• Exercise description:
In the thyroid forum thread, list each symptom that the first post says the daughter has on some days but not on others.

• Supplied passage:
=== Section Start ===

# hypo, but anxiety.....????



## texgal418 (Jan 28, 2010)

Dear Experts,
Daughter with hashi's started on .50 synthroid, then upped to .75. She has been on this dose for 6 weeks, and will retest in two. Some of her symptoms of hypo (and she has them ALL!) have waxed and waned. Some days she is full of fluid, the next day, gone. Some days she has terrible dandruff; the next day, none. Some days she is freezing, but others, not so much. Comes and goes, goes and comes. The WORST thing that has happened, though, is that she gets terrible anxiety almost every day. It almost always comes on at night, but sometimes it begins in the afternoon. It is the most awful thing with no escape. There are no other symptoms of hyper such as diarrhea or shaky hands; just heart racing and a terrible feeling of anxiousness. Her temp is much higher during these times too. When just hypo, it runs at about 98, but when she feels this anxiety, it can be 98.5 or so. Any ideas or experience with this would be most welcome. Can anxiety be a symptom of hypo also? Can you have both hypo and hyper symptoms? What to do?
You guys and this board are awesome. Thanks!


----------



## chopper (Mar 4, 2007)

Hello and welcome. Your daughter sounds a lot like me. Get ready to have a strong backbone casue you'll get a lot of "your nuts" at the doctor offices. Trust me.

It sounds a lot like hyper hashi's with a touch of Graves. Was she tested for TSI?

Even without TSI, Hashi's alone can wax and wane exactly as you describe. It happens to me all the time even though (according to the docs) I am CLEARLY hypo.

The only problem with my "clearly hypo" diagnosis is that I do have high TSI which is known to cause Graves Disease.

=== Section End ===

• Source material:
=== Section Start ===

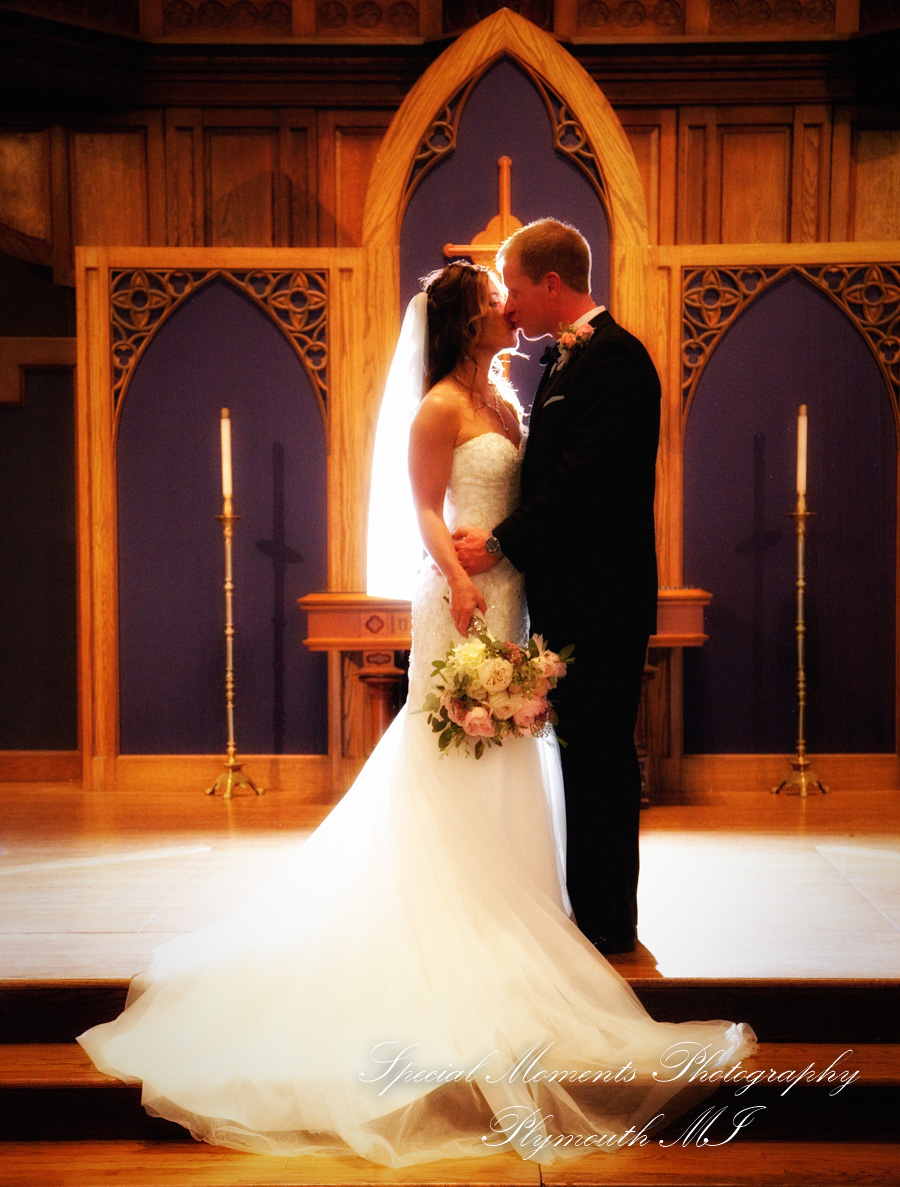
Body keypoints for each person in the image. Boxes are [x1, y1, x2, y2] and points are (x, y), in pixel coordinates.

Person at [77, 261, 753, 1168]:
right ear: (467, 320)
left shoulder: (513, 393)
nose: (506, 307)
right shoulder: (438, 404)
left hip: (517, 593)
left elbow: (549, 486)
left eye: (513, 292)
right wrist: (465, 581)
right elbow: (425, 509)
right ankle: (457, 915)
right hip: (468, 596)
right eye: (493, 300)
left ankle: (517, 908)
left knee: (512, 748)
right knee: (453, 746)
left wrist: (503, 568)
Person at [453, 220, 659, 956]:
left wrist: (503, 541)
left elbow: (586, 480)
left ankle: (611, 922)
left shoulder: (617, 361)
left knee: (602, 755)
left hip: (604, 600)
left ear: (550, 284)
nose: (507, 304)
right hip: (572, 599)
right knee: (582, 753)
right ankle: (590, 912)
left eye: (513, 285)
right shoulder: (566, 362)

=== Section End ===

• Exercise solution:
- Being full of fluid
- Terrible dandruff
- Feeling freezing